Dimanche, à l’issue de ces deux week-ends studieux, les participants étaient unanimes pour s’étonner et se réjouir. Se réjouir d’avoir eu la chance de donner leur avis, s’étonner que ce genre de pratiques ne soient pas plus développées. Je ne doute pas que tous ceux qui ont déjà participé à un jury, une conférence, un atelier citoyen – peu importe la dénomination – retrouveront dans ce rapide témoignage des similitudes avec ce qu’ils ont vécu eux-mêmes. On peut en effet constater, jury après jury, que la capacité de délibération citoyenne, est bien une constante. Le repli sur la sphère privée et l’indifférence aux enjeux collectifs ne sont donc pas une fatalité !  Ils ne sont en fait que le produit d’un manque de sollicitation des capacités que nous avons tous et qui, finalement,  se « dérouillent » plutôt vite (au prix de quelques maux de tête, parfois, liés à l’attention soutenue que suppose l’exercice !).

Les chercheurs et experts qui ont accompagné le groupe sont tous repartis en se disant frappés de la maturité des débats, ravis d’avoir consacré leur samedi à cette expérience pour eux inédite. Trois d’entre eux, venus au départ pour une simple intervention, se sont pris au jeu et sont restés pour assister aux échanges.

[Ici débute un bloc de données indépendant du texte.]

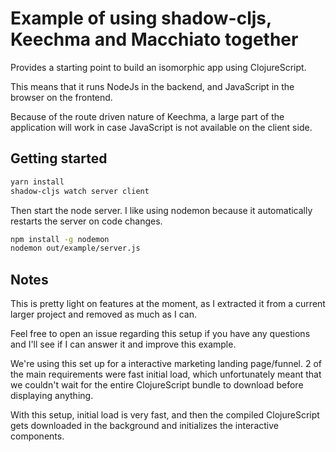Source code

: * Example of using shadow-cljs, Keechma and Macchiato together
Provides a starting point to build an isomorphic app using ClojureScript.

This means that it runs NodeJs in the backend, and JavaScript in the browser on
the frontend.

Because of the route driven nature of Keechma, a large part of the application
will work in case JavaScript is not available on the client side.
** Getting started
#+BEGIN_SRC sh
yarn install
shadow-cljs watch server client
#+END_SRC

Then start the node server. I like using nodemon because it automatically
restarts the server on code changes.

#+BEGIN_SRC sh
npm install -g nodemon
nodemon out/example/server.js
#+END_SRC
** Notes
This is pretty light on features at the moment, as I extracted it from a current
larger project and removed as much as I can.

Feel free to open an issue regarding this setup if you have any questions and
I'll see if I can answer it and improve this example.

We're using this set up for a interactive marketing landing page/funnel. 2 of
the main requirements were fast initial load, which unfortunately meant that we
couldn't wait for the entire ClojureScript bundle to download before displaying
anything.

With this setup, initial load is very fast, and then the compiled ClojureScript
gets downloaded in the background and initializes the interactive components.
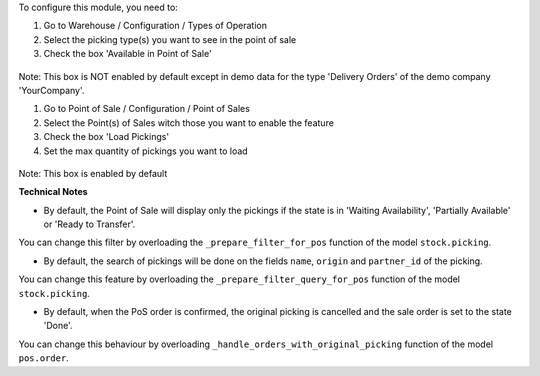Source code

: To configure this module, you need to:

#. Go to Warehouse / Configuration / Types of Operation
#. Select the picking type(s) you want to see in the point of sale
#. Check the box 'Available in Point of Sale'

.. figure:: ../static/description/stock_picking_type_form.png
   :width: 800 px

Note: This box is NOT enabled by default except in demo data for the type
'Delivery Orders' of the demo company 'YourCompany'.

#. Go to Point of Sale / Configuration / Point of Sales
#. Select the Point(s) of Sales witch those you want to enable the feature
#. Check the box 'Load Pickings'
#. Set the max quantity of pickings you want to load

.. figure:: ../static/description/pos_config_form.png
   :width: 800 px

Note: This box is enabled by default

**Technical Notes**

* By default, the Point of Sale will display only the pickings if the state is
  in  'Waiting Availability', 'Partially Available' or 'Ready to Transfer'.

You can change this filter by overloading the ``_prepare_filter_for_pos``
function of the model ``stock.picking``.

* By default, the search of pickings will be done on the fields ``name``,
  ``origin`` and ``partner_id`` of the picking.

You can change this feature by overloading the
``_prepare_filter_query_for_pos`` function of the model ``stock.picking``.

* By default, when the PoS order is confirmed, the original picking is
  cancelled and the sale order is set to the state 'Done'.

You can change this behaviour by overloading
``_handle_orders_with_original_picking`` function of the model ``pos.order``.
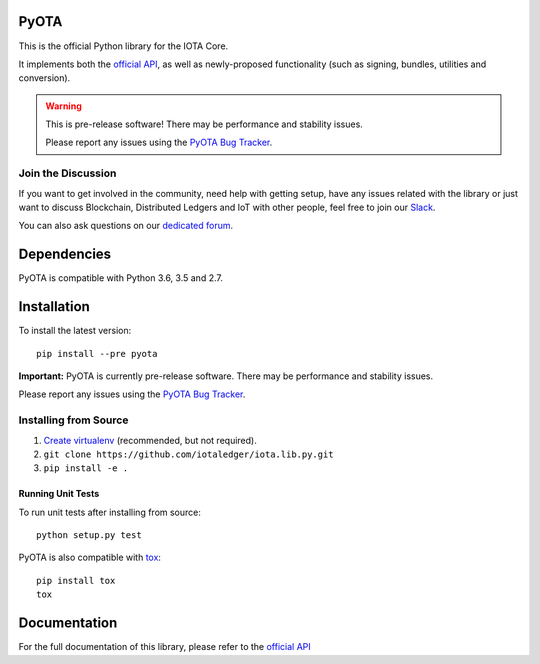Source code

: .. image:: https://travis-ci.org/iotaledger/iota.lib.py.svg?branch=develop
   :target: https://travis-ci.org/iotaledger/iota.lib.py

=====
PyOTA
=====
This is the official Python library for the IOTA Core.

It implements both the `official API`_, as well as newly-proposed functionality
(such as signing, bundles, utilities and conversion).

.. warning::
   This is pre-release software!
   There may be performance and stability issues.

   Please report any issues using the `PyOTA Bug Tracker`_.

Join the Discussion
===================
If you want to get involved in the community, need help with getting setup,
have any issues related with the library or just want to discuss Blockchain,
Distributed Ledgers and IoT with other people, feel free to join our `Slack`_.

You can also ask questions on our `dedicated forum`_.

============
Dependencies
============
PyOTA is compatible with Python 3.6, 3.5 and 2.7.

============
Installation
============
To install the latest version::

  pip install --pre pyota

**Important:** PyOTA is currently pre-release software.
There may be performance and stability issues.

Please report any issues using the `PyOTA Bug Tracker`_.

Installing from Source
======================

1. `Create virtualenv`_ (recommended, but not required).
2. ``git clone https://github.com/iotaledger/iota.lib.py.git``
3. ``pip install -e .``

Running Unit Tests
------------------
To run unit tests after installing from source::

  python setup.py test

PyOTA is also compatible with `tox`_::

  pip install tox
  tox

=============
Documentation
=============
For the full documentation of this library, please refer to the
`official API`_


.. _Create virtualenv: https://virtualenvwrapper.readthedocs.io/
.. _SWIG: http://www.swig.org/download.html
.. _Slack: http://slack.iotatoken.com/
.. _dedicated forum: http://forum.iotatoken.com/
.. _official API: https://iota.readme.io/
.. _PyOTA Bug Tracker: https://github.com/iotaledger/iota.lib.py/issues
.. _tox: https://tox.readthedocs.io/


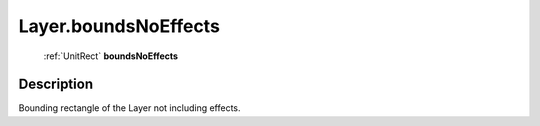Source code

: .. _Layer.boundsNoEffects:

================================================
Layer.boundsNoEffects
================================================

   :ref:`UnitRect` **boundsNoEffects**


Description
-----------

Bounding rectangle of the Layer not including effects.

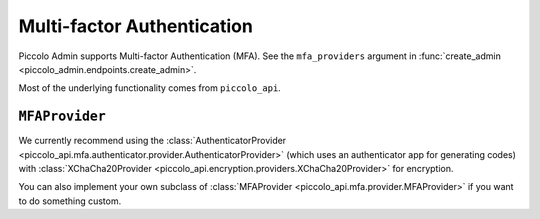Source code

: Multi-factor Authentication
===========================

Piccolo Admin supports Multi-factor Authentication (MFA). See the
``mfa_providers`` argument in :func:`create_admin <piccolo_admin.endpoints.create_admin>`.

Most of the underlying functionality comes from ``piccolo_api``.

``MFAProvider``
---------------

We currently recommend using the :class:`AuthenticatorProvider <piccolo_api.mfa.authenticator.provider.AuthenticatorProvider>`
(which uses an authenticator app for generating codes) with
:class:`XChaCha20Provider <piccolo_api.encryption.providers.XChaCha20Provider>`
for encryption.

You can also implement your own subclass of :class:`MFAProvider <piccolo_api.mfa.provider.MFAProvider>`
if you want to do something custom.
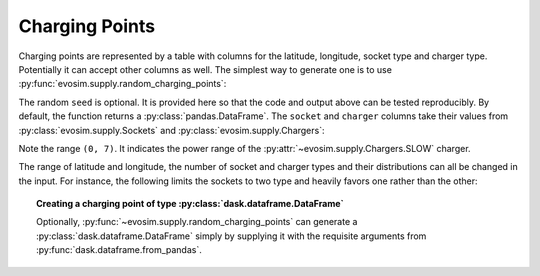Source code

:.. _charging-points:

Charging Points
===============

.. testsetup:: charging_points
    
    import pandas as pd
    import numpy as np
    import dask.dataframe as dd
    import evosim

    pd.set_option('precision', 2)

Charging points are represented by a table with columns for the latitude, longitude,
socket type and charger type. Potentially it can accept other columns as well. The
simplest way to generate one is to use :py:func:`evosim.supply.random_charging_points`:

.. doctest:: charging_points

    >>> result = evosim.supply.random_charging_points(5, seed=1)
    >>> result
       latitude  longitude          socket charger
    0     51.48       0.24             CCS    SLOW
    1     51.68       0.95         CHADEMO    FAST
    2     51.31       0.22             CCS   RAPID
    3     51.68       0.46  DC_COMBO_TYPE2    SLOW
    4     51.39      -0.45         CHADEMO    SLOW

The random ``seed`` is optional. It is provided here so that the code and output above
can be tested reproducibly. By default, the function returns a
:py:class:`pandas.DataFrame`. The ``socket`` and ``charger`` columns take their values
from :py:class:`evosim.supply.Sockets` and :py:class:`evosim.supply.Chargers`:

.. doctest:: charging_points

    >>> result.socket
    0               CCS
    1           CHADEMO
    2               CCS
    3    DC_COMBO_TYPE2
    4           CHADEMO
    Name: socket, dtype: category
    Categories (3, object): [CCS, CHADEMO, DC_COMBO_TYPE2]

    >>> result.socket[0]
    <Sockets.CCS: 6>

    >>> result.charger
    0     SLOW
    1     FAST
    2    RAPID
    3     SLOW
    4     SLOW
    Name: charger, dtype: category
    Categories (3, object): [SLOW, FAST, RAPID]

    >>> result.charger[0]
    <Chargers.SLOW: (0, 7)>

Note the range ``(0, 7)``. It indicates the power range of the
:py:attr:`~evosim.supply.Chargers.SLOW` charger.

The range of latitude and longitude, the number of socket and charger types and their
distributions can all be changed in the input. For instance, the following limits the
sockets to two type and heavily favors one rather than the other:

.. doctest:: charging_points

    >>> from evosim.supply import Sockets
    >>> evosim.supply.random_charging_points(
    ...     n=10,
    ...     socket_types=list(Sockets)[:2],
    ...     socket_distribution=[0.2, 0.8],
    ...     seed=1
    ... )
       latitude  longitude socket charger
    0     51.48       0.82  TYPE2    FAST
    1     51.68       0.44  TYPE2    FAST
    2     51.31       0.08  TYPE2    SLOW
    3     51.68       0.88  TYPE2    SLOW
    4     51.39       0.03  TYPE2    FAST
    5     51.44       0.29  TYPE2    FAST
    6     51.62      -0.27  TYPE2    FAST
    7     51.43       0.21  TYPE2   RAPID
    8     51.50      -0.14  TYPE1    FAST
    9     51.26      -0.04  TYPE2    FAST


.. topic:: Creating a charging point of type :py:class:`dask.dataframe.DataFrame`

    Optionally, :py:func:`~evosim.supply.random_charging_points` can generate a
    :py:class:`dask.dataframe.DataFrame` simply by supplying it with the requisite
    arguments from :py:func:`dask.dataframe.from_pandas`.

Un des intervenants en a parlé au sein d’une association professionnelle et a trouvé un tel écho qu’on lui a demandé un article sur le sujet !

Je suis sûr que c’est ainsi, de proche en proche, que ces pratiques démocratiques d’un nouveau type se développeront et seront prises en compte dans la décision publique. A ce propos, il serait intéressant de parvenir à recenser les initiatives prises. Elles se multiplient en ce moment, à toutes les échelles de territoire. Un signe encourageant pour la démocratie.

 


[1] Ce jury citoyen était organisé dans le cadre du Predit, programme national de recherche sur les transports piloté par le Ministère de l’Ecologie et du Développement durable. Il était mis en œuvre par une équipe de Synergence pilotée par Martin Vielajus et moi.